Change "maximum" to "highest" in the material between the lines holding "How many values" and "What is the difference", inclusive, and leave everything else unchanged. Return only those lines, without the pictures.
START SOURCE RECORDS
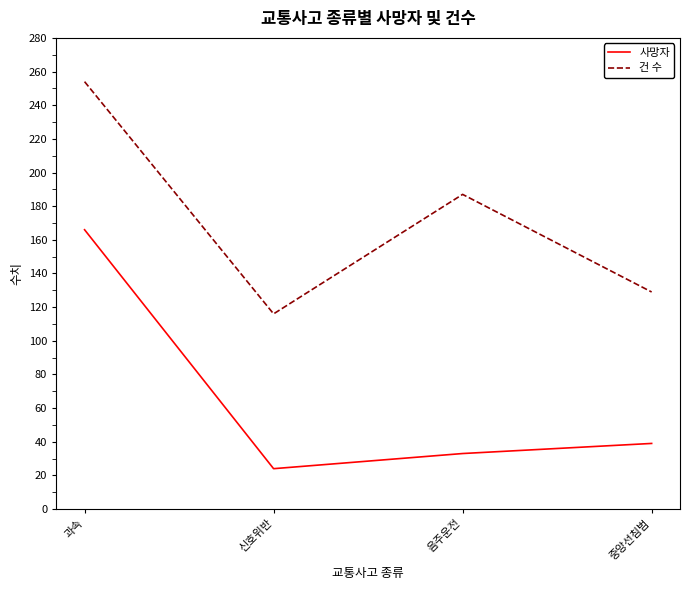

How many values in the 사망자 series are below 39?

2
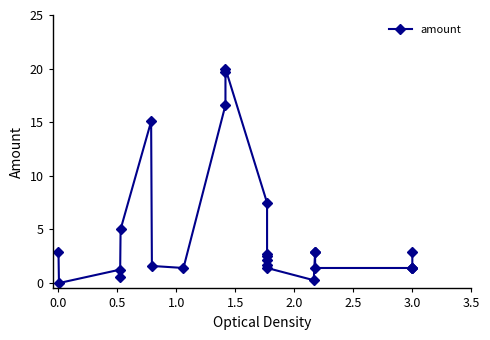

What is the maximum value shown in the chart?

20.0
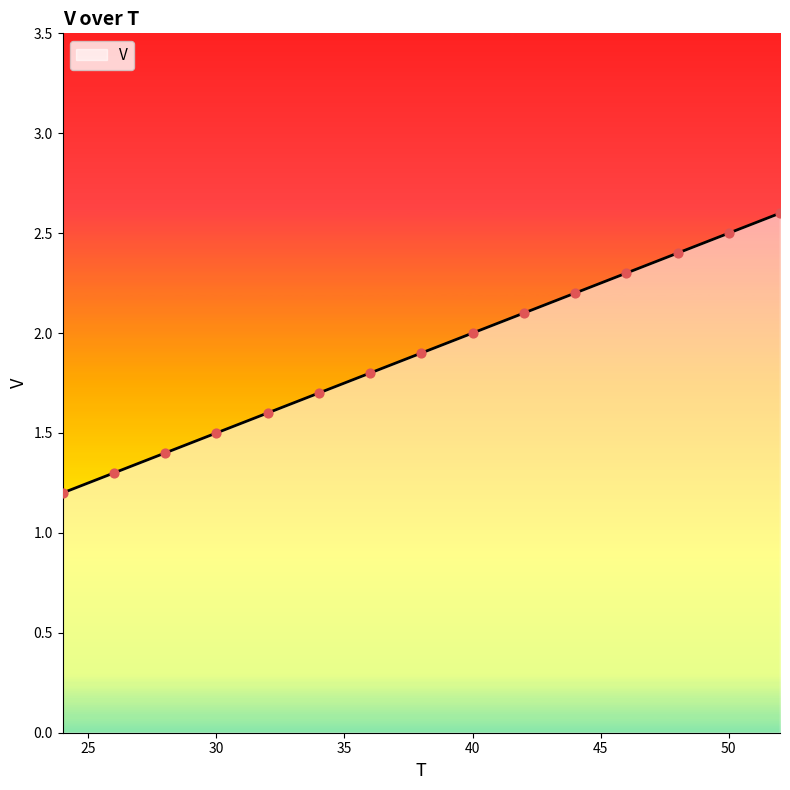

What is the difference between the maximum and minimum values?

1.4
END SOURCE RECORDS
START SOURCE RECORDS
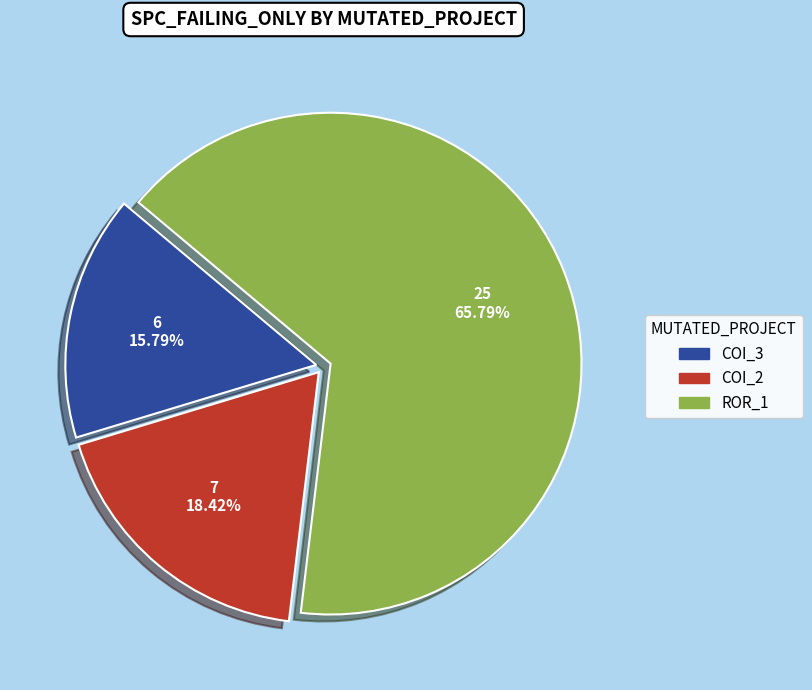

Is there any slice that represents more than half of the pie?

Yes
END SOURCE RECORDS
SOLUTION
How many values in the 사망자 series are below 39?

2

What is the highest value shown in the chart?

20.0

What is the difference between the highest and minimum values?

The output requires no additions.